Dr Matt Watson, Reader in Natural Hazards at the University of Bristol, comments:

“This paper describes another flavour of climate engineering – the deliberate intervention into the climate system on a large scale. Here, the authors have modelled ‘reverse engineering’ to counter the effects of a large volcanic eruption (approximately three times the radiative forcing of Pinatubo, 1991) using short-lived greenhouse gases.

“It is an interesting idea, with an appropriate level of careful caveats, and probably worthy of further investigation, not least because it broadens the debate on climate engineering to countering natural, as opposed to anthropogenic threat. However, as climate forcing does not necessarily scale linearly with erupted volume and is also a complex function of magma composition, season, latitude, and eruptive style it seems unlikely to me that an eruption of this magnitude of forcing would occur more than once every few hundred years.

“As with standard climate engineering, it is better to conduct the research before it is needed and, as the authors clearly state, should be focused upon from multiple viewpoints.”

Prof Piers Forster, Professor of Climate Change at the University of Leeds, comments:

“This is a great paper as it changes the perspective on geoengineering and as such reminds us what a ridiculous idea trying some technological fix to counter CO2 could be.

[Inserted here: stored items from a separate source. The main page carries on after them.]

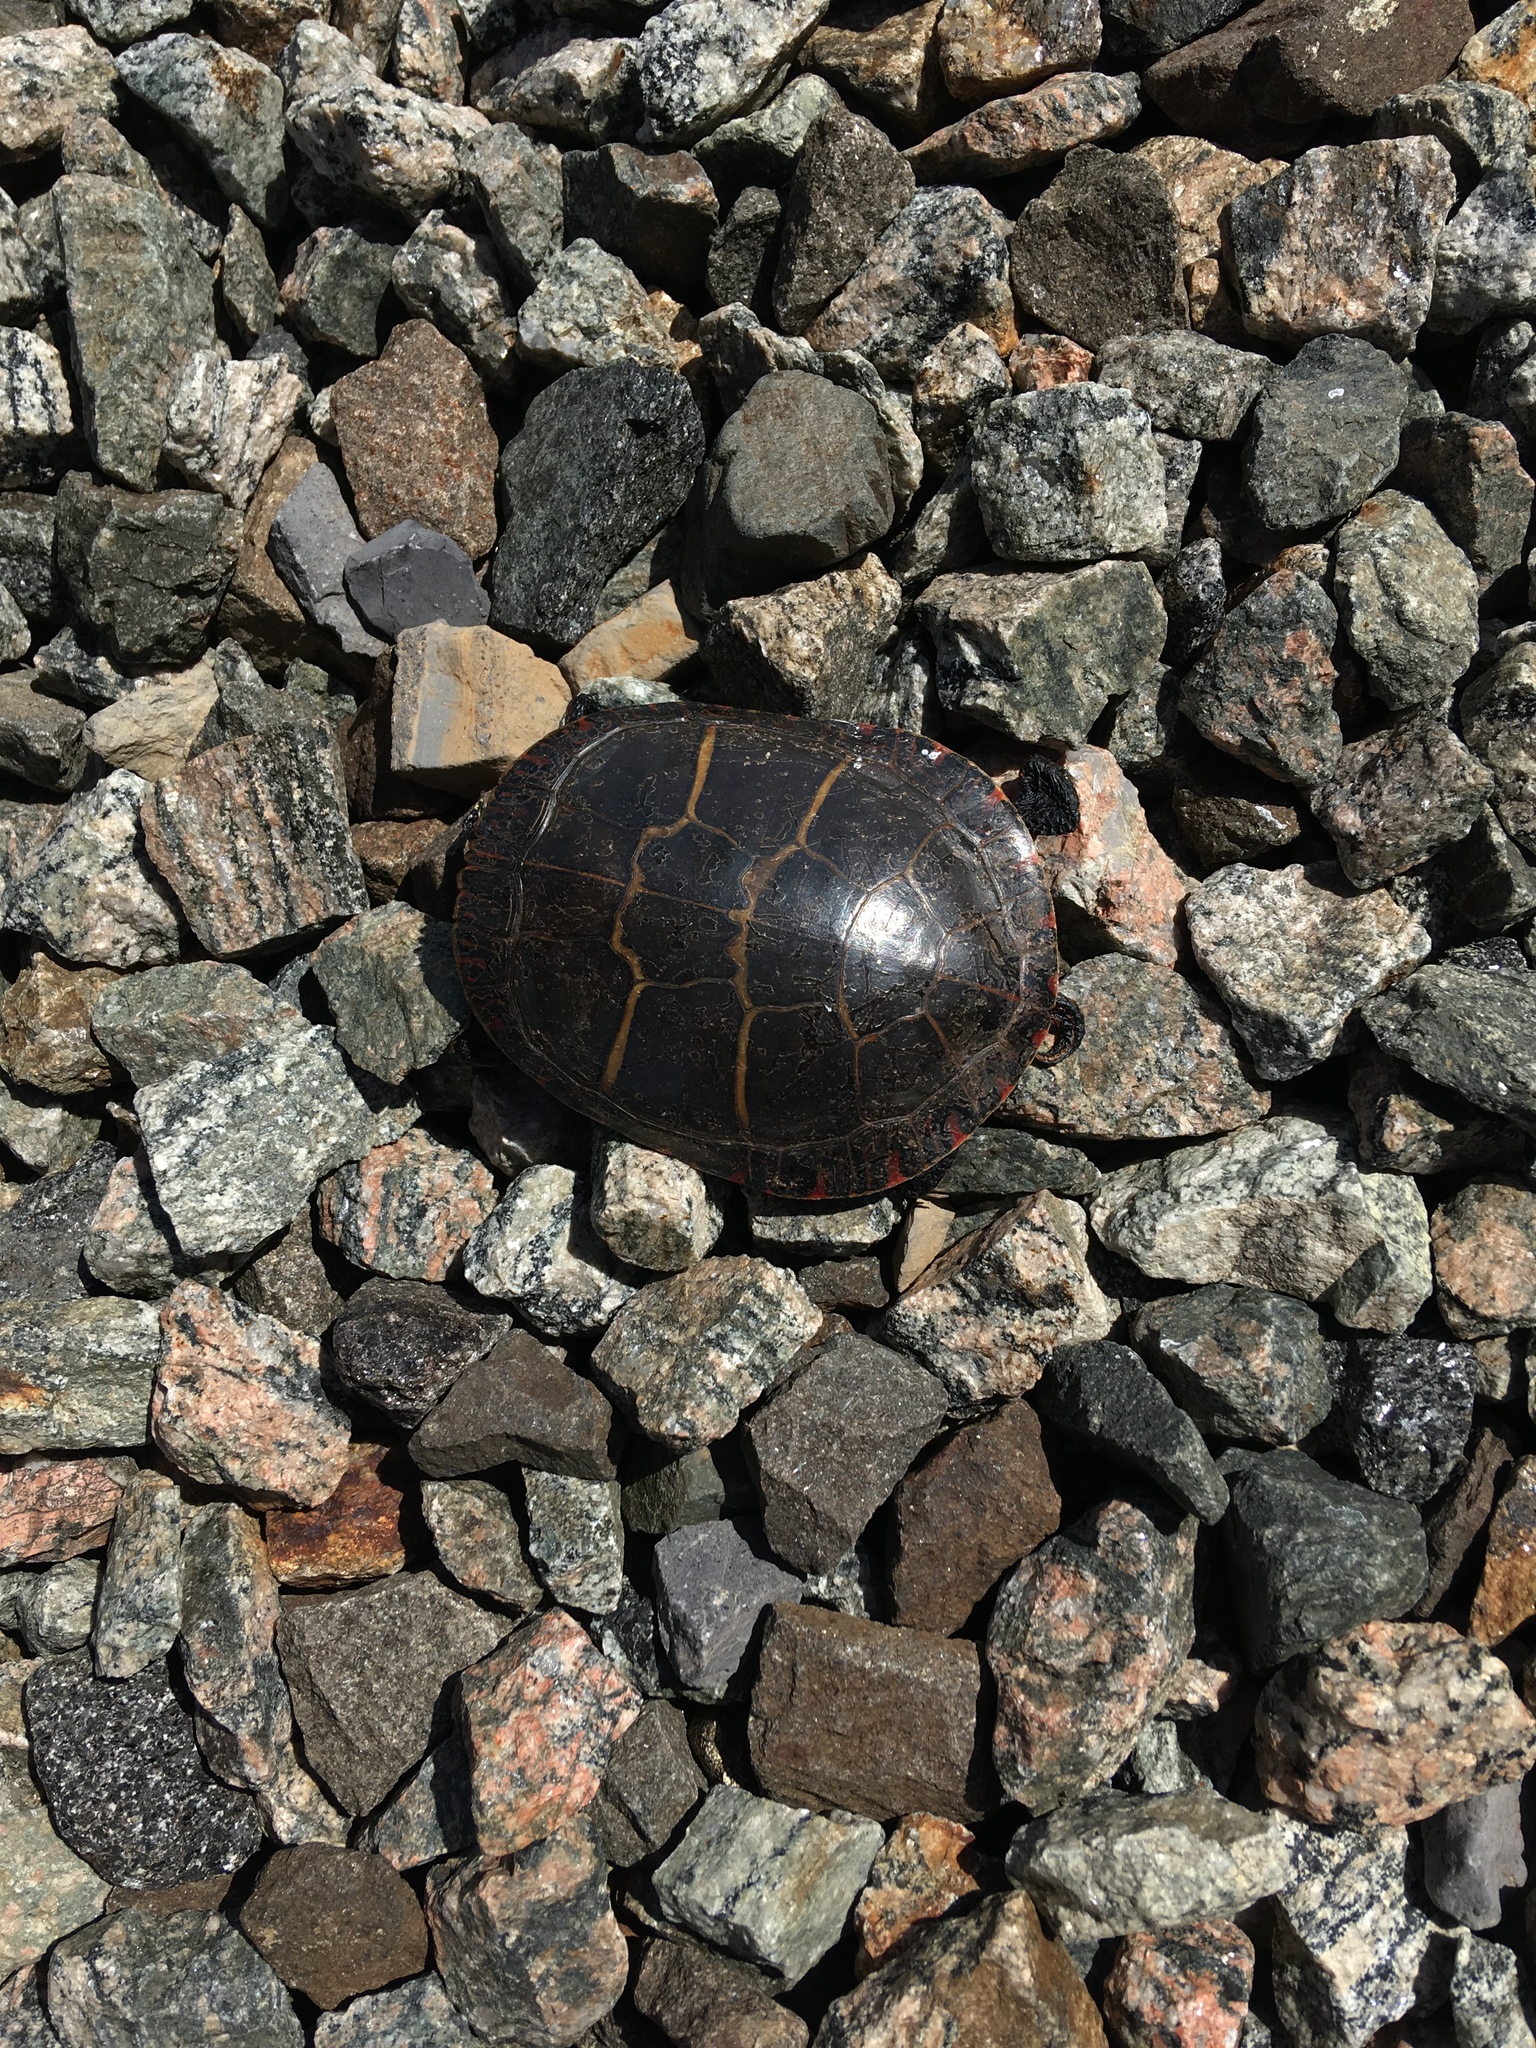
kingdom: Animalia
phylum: Chordata
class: Testudines
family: Emydidae
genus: Chrysemys
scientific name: Chrysemys picta
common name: Painted turtle
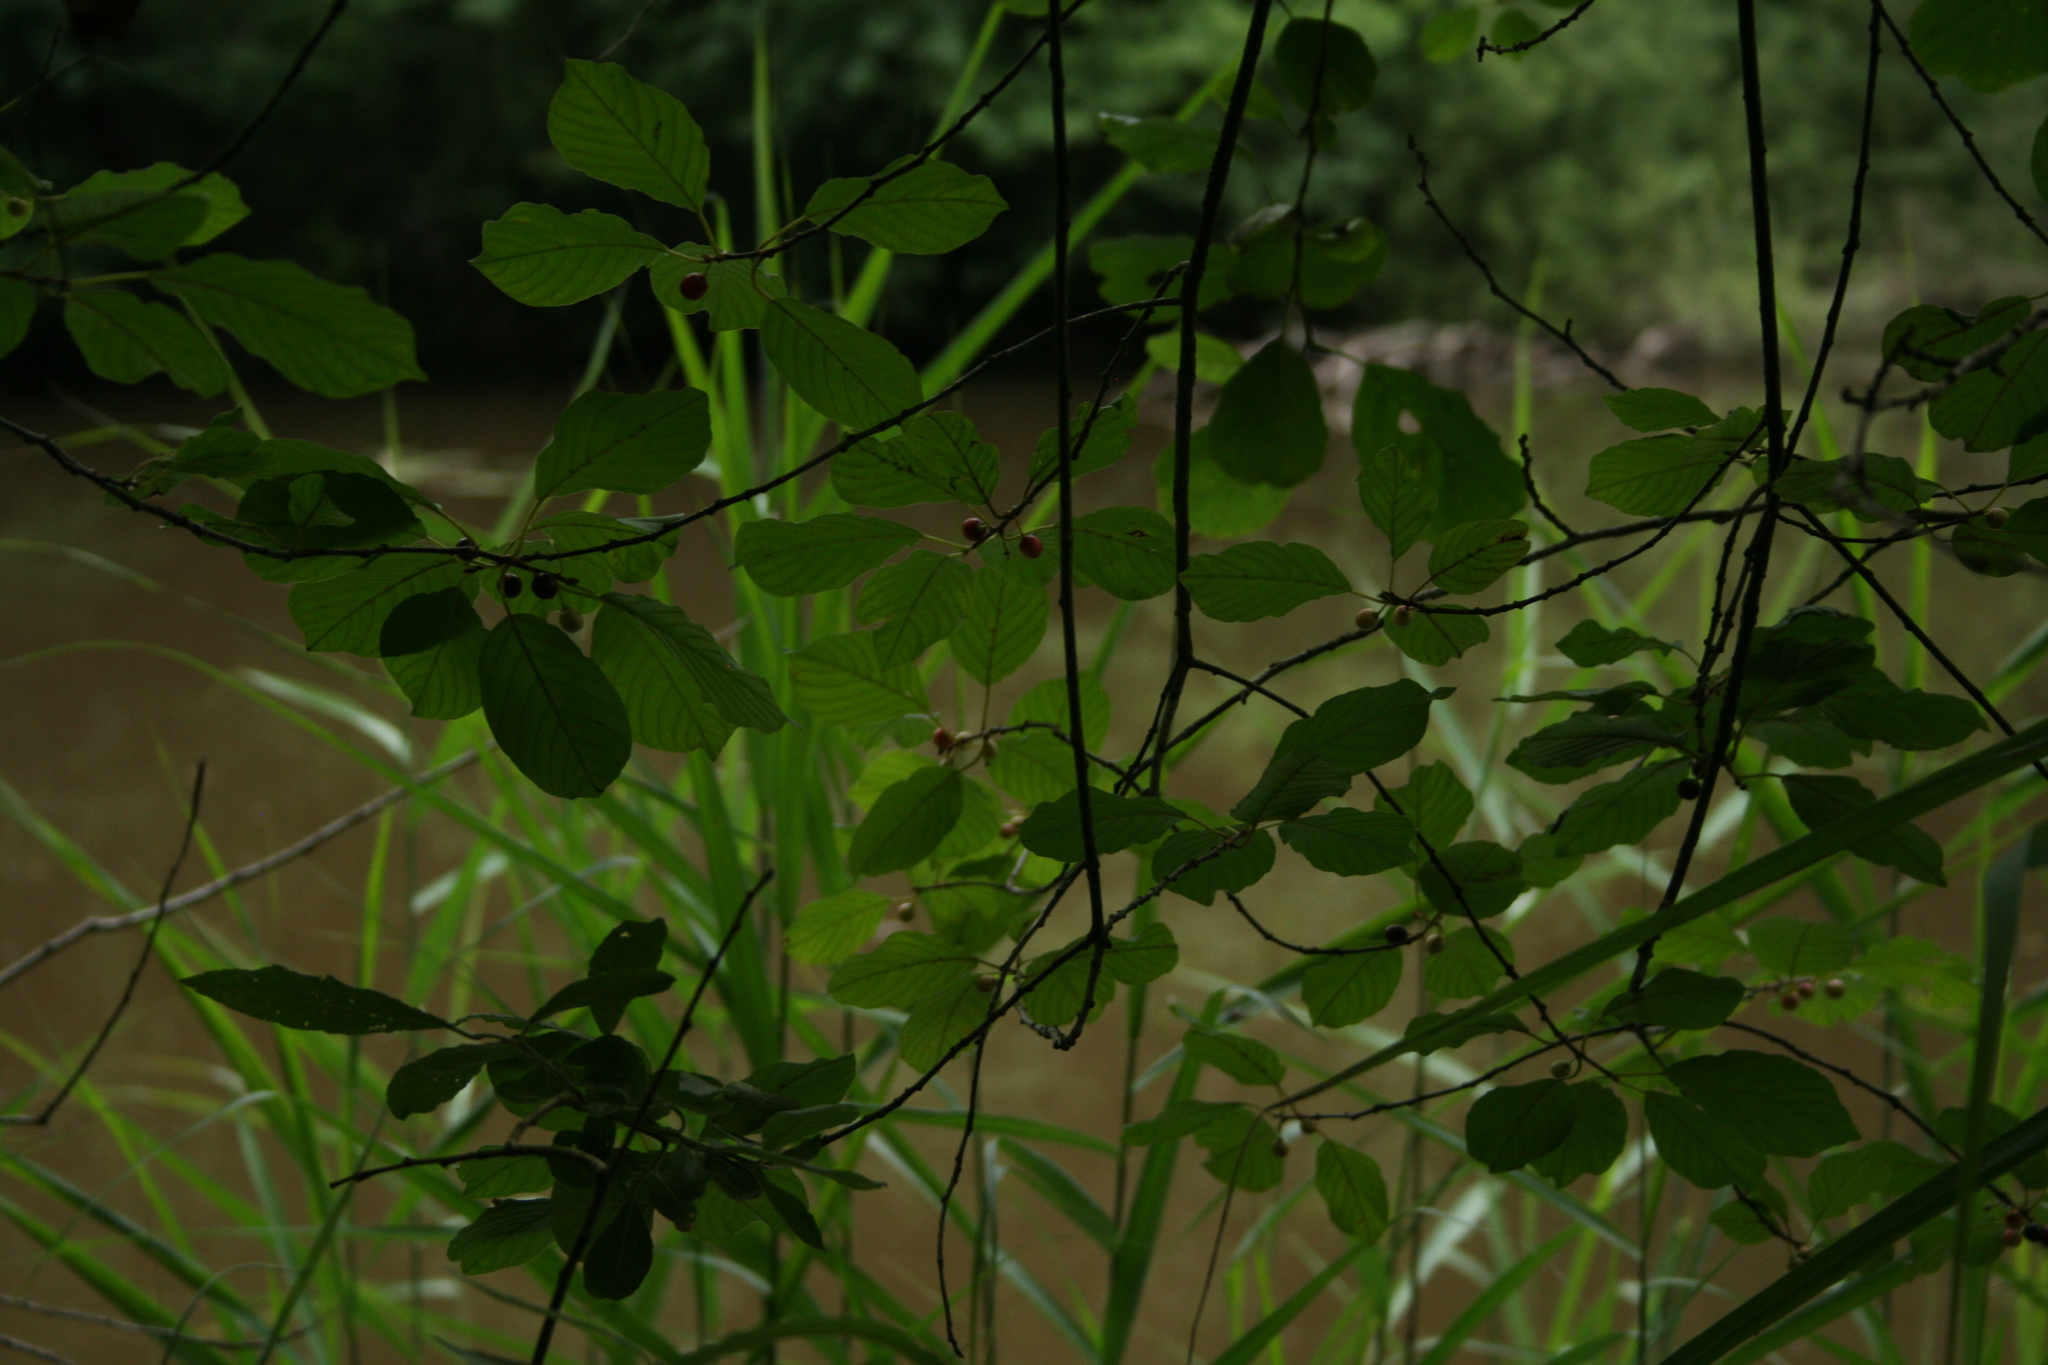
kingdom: Plantae
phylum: Tracheophyta
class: Magnoliopsida
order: Rosales
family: Rhamnaceae
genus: Frangula
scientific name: Frangula alnus
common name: Alder buckthorn
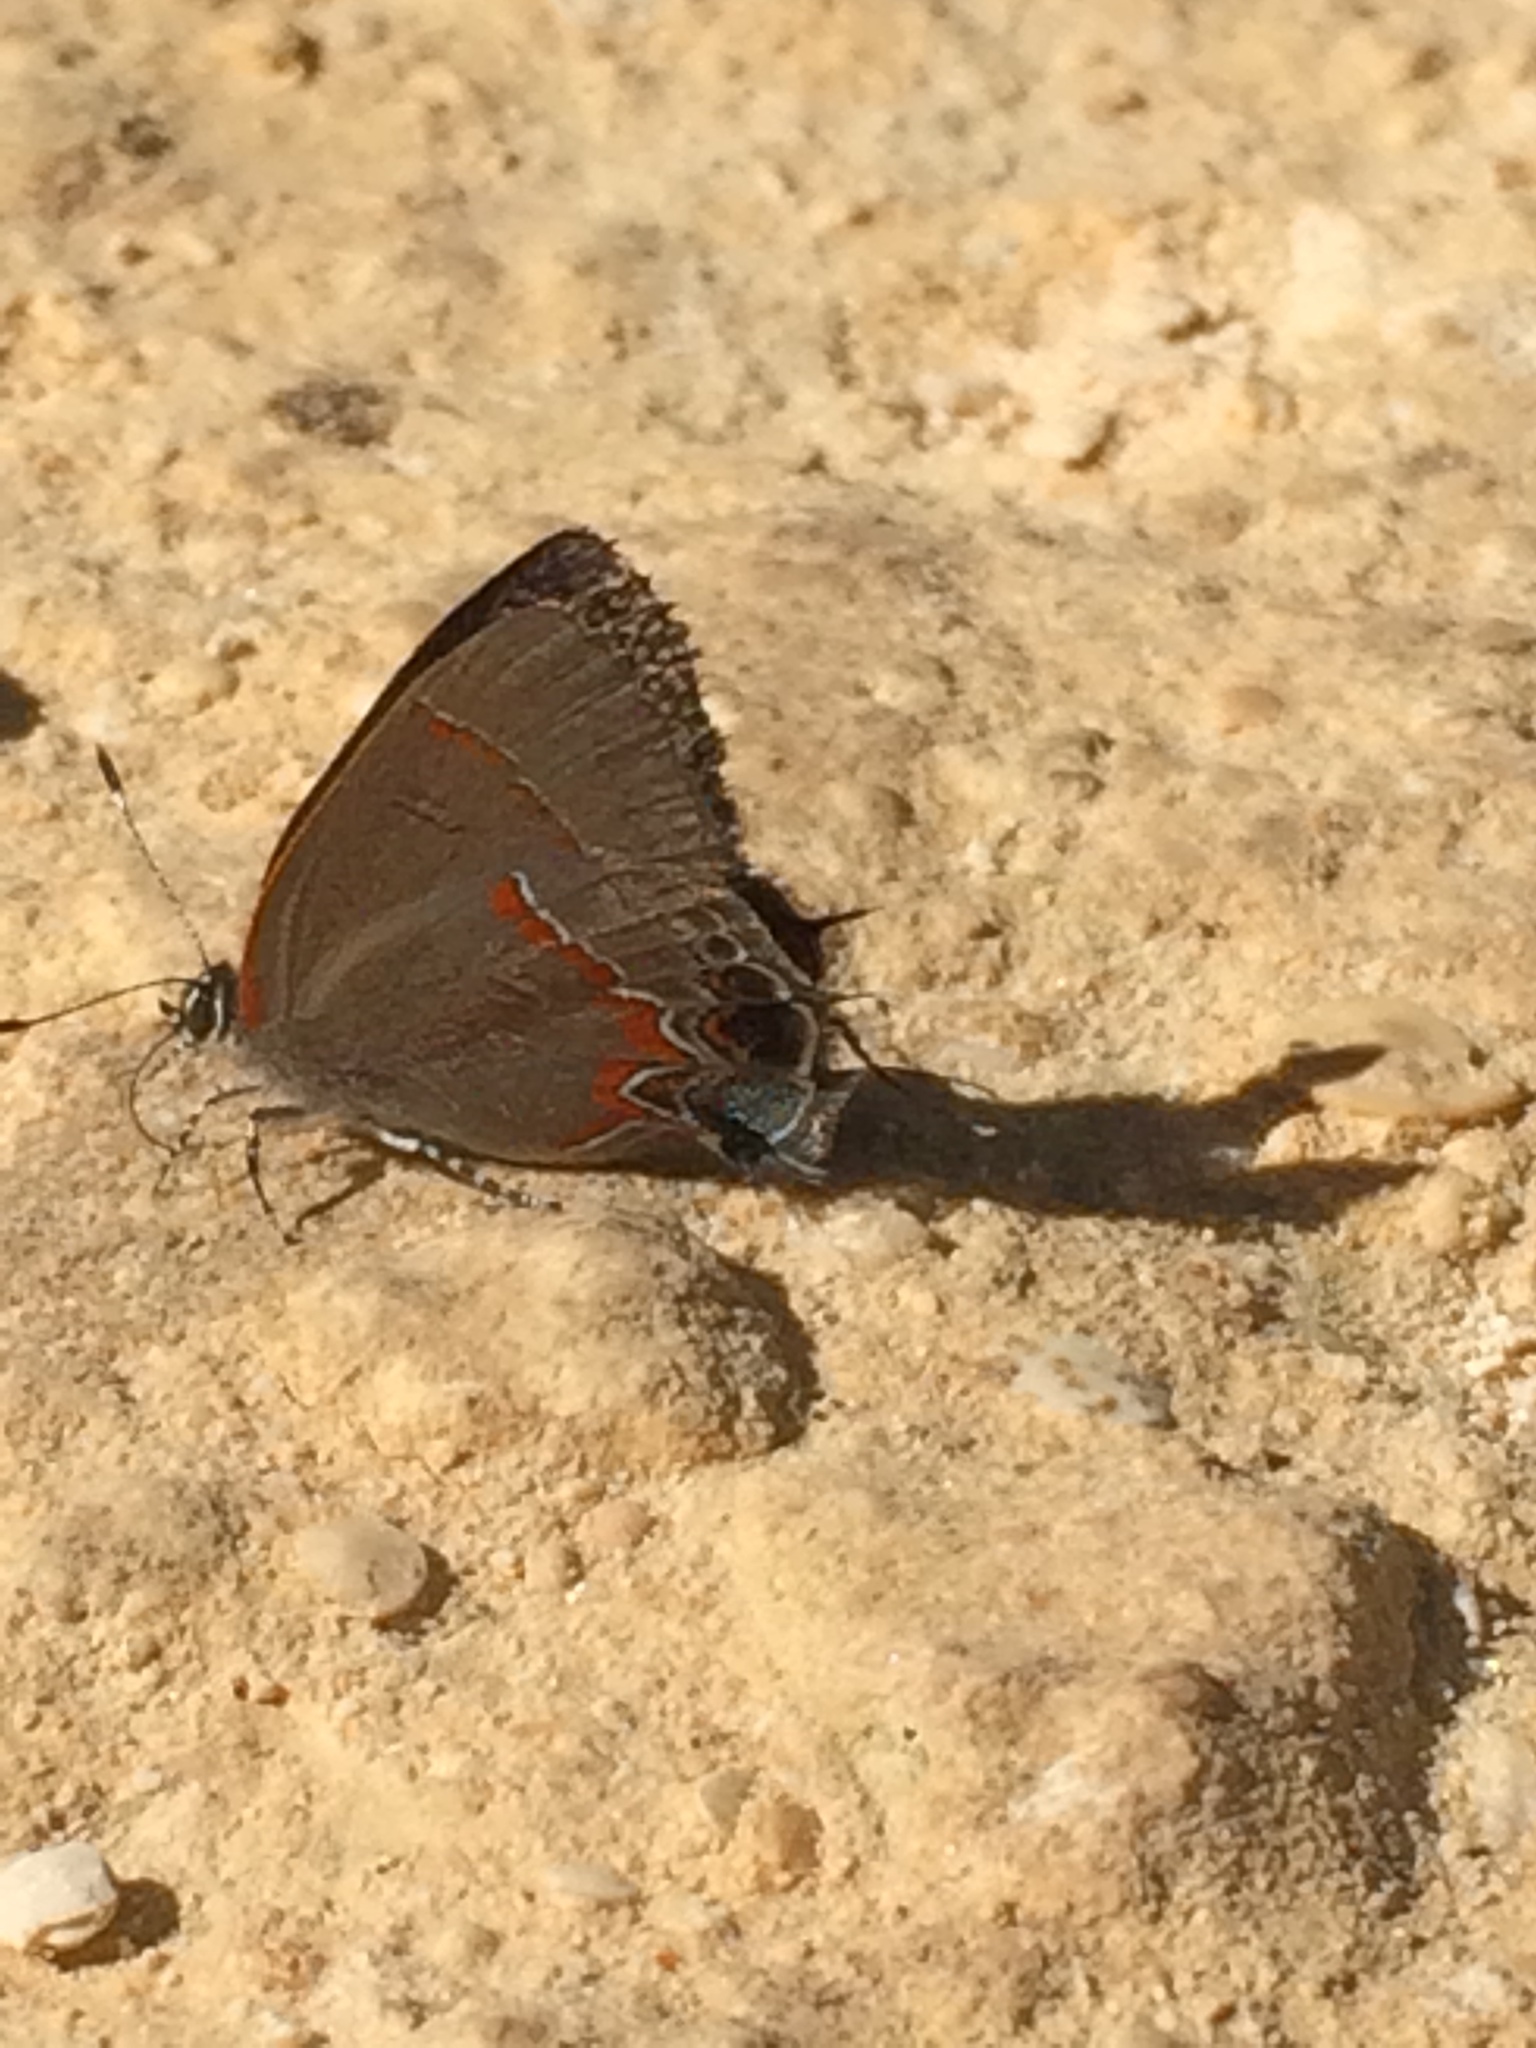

The authors struggled to find a short-lived gas to counteract the temporary cooling caused by a large volcanic eruption – think how much harder it will be for society to try and find ways of countering the long lived effects of CO2.”

Prof Peter Cox, Professor of Climate System Dynamics at the University of Exeter, comments:

“This is an interesting left-field study suggesting that the cooling effects of a large volcano could be counteracted by deliberately injecting short-lived greenhouse gases into the atmosphere. Unfortunately this wouldn’t help with the major impact of large volcanoes on ecosystems which is changes in sunlight.”